Mientras, sin embargo, fuera del centro de convenciones Kay Bailey Hutchinson en Dallas decenas de manifestantes protestaban por cambios más profundos en la estructura y principios de la Iglesia Bautista del Sur en el rally “por un tiempo como este”. Los manifestantes exigieron respecto para las mujeres dentro de la congregación, pidieron que se cree una lista de delincuentes sexuales y también que los pastores reciban entrenamiento para lidiar con casos de violencia doméstica y abuso sexual.

“En las últimas semanas, cuando surgió el escándalo de Paige Patterson, las ideas erróneas dentro de la SBC sobre mujeres, abuso y agresión sexual han demostrado trágicamente ser un problema sistémico”, aseguró Cheryl Summers este martes, una de las organizadoras de la protesta.

Pero dentro del centro de convenciones, los miembros de SBC estaban concentrados en cambios diferentes. Eligieron al pastor más joven en su historia para liderar la congregación en un intento por refrescar su imagen.
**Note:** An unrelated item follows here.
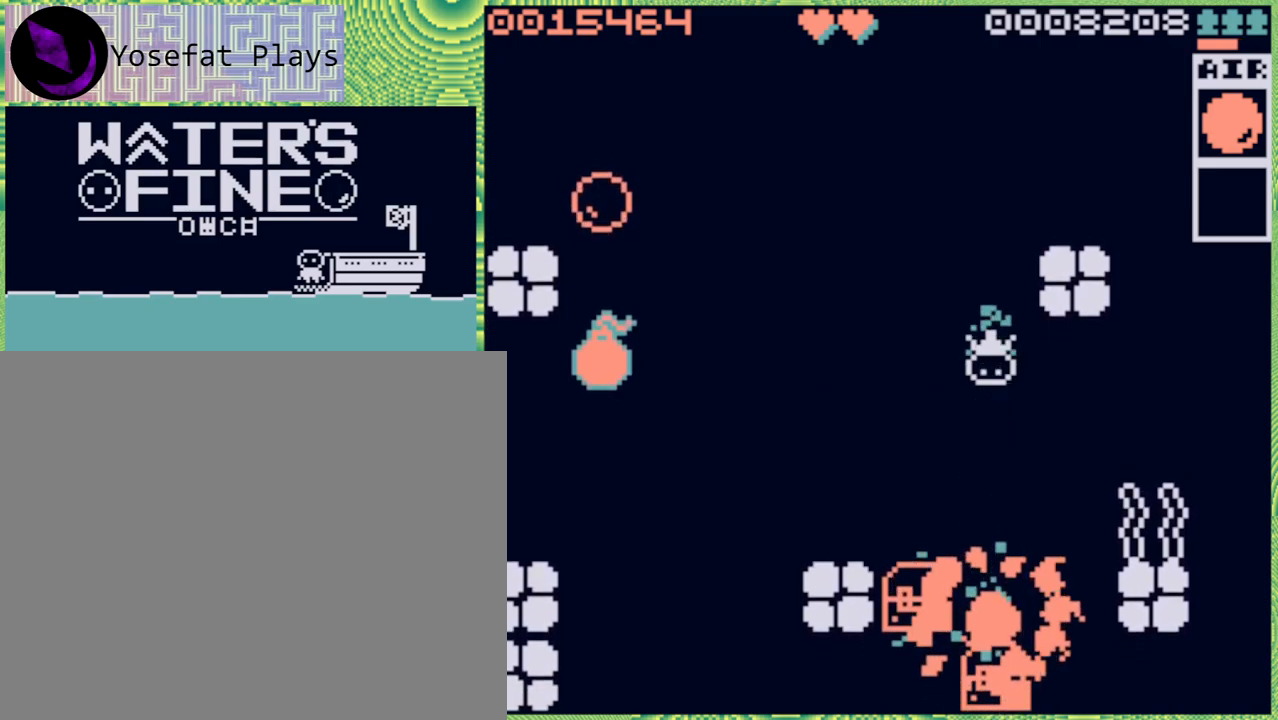
{"buttons": [], "left_stick": "down", "right_stick": "center", "events": [[83, "B", "up"], [350, "B", "down"], [483, "B", "up"]]}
El pastor de Carolina del Norte J.D. Greear, de 45 años, conocido por un estilo misionero, donde incentiva a los pastores a mudarse a otros países y ciudades para fundar nuevas iglesias, reemplazó a Patterson.

Elesha Coffman, experta en religión de Baylor University en Texas, explicó a EL PAÍS que “aunque Greear sea un rostro más joven, su mentor fue Patterson” y los cambios en las resoluciones aunque mencionan a la mujer “no modifican la estructura esencial de SBC donde la mujer está sometida al hombre y tiene un rol complementario”.

Trillia Newbell, directora de acercamiento comunitario, enfatizó en el panel que se necesita “reconocer que hay personas en su iglesia que son víctimas de abuso” y que en la mayoría de los casos hay una desconección en las congregaciones que usualmente tratan el asalto sexual como un pecado primero y como un acto criminal en segundo lugar.

La Iglesia Bautista del Sur es un brazo fuerte de los republicanos para las elecciones y parada obligada de los candidatos en cada ciclo electoral. El martes el gobernador republicano de Texas Greg Abbott participó en el encuentro y el miércoles el vicepresidente Mike Pence dio el discurso principal. Pero los números de los republicanos han bajado en las encuestas de cara a las elecciones de noviembre del mismo modo que las estadísticas de SBC pintan un panorama complicado. La iglesia perdió 78.000 miembros sólo el año pasado, según el Perfil Anual de Iglesias (ACP por sus siglas en inglés). SBC ha perdido un millón de feligreses desde su máximo en 2003, con 16,3 millones.

Según Coffman la Iglesia Bautista del Sur había sido el “único sector entre los evangélicos conservadores que se había resistido históricamente al declive general en miembros, pero eso ha cambiado”, explicó. “Nadie sabe si realmente resultará su estrategia de mantener la postura de la verdad tradicional en la biblia. La juventud en general se aleja y no está de acuerdo con la sumisión de la mujer”, agregó.

Es una etapa difícil para el liderazgo socialmente conservador de la Convención Bautista del Sur, formado por sólo hombres, en tiempos donde la mujer tiene un rol cada vez más protagónico.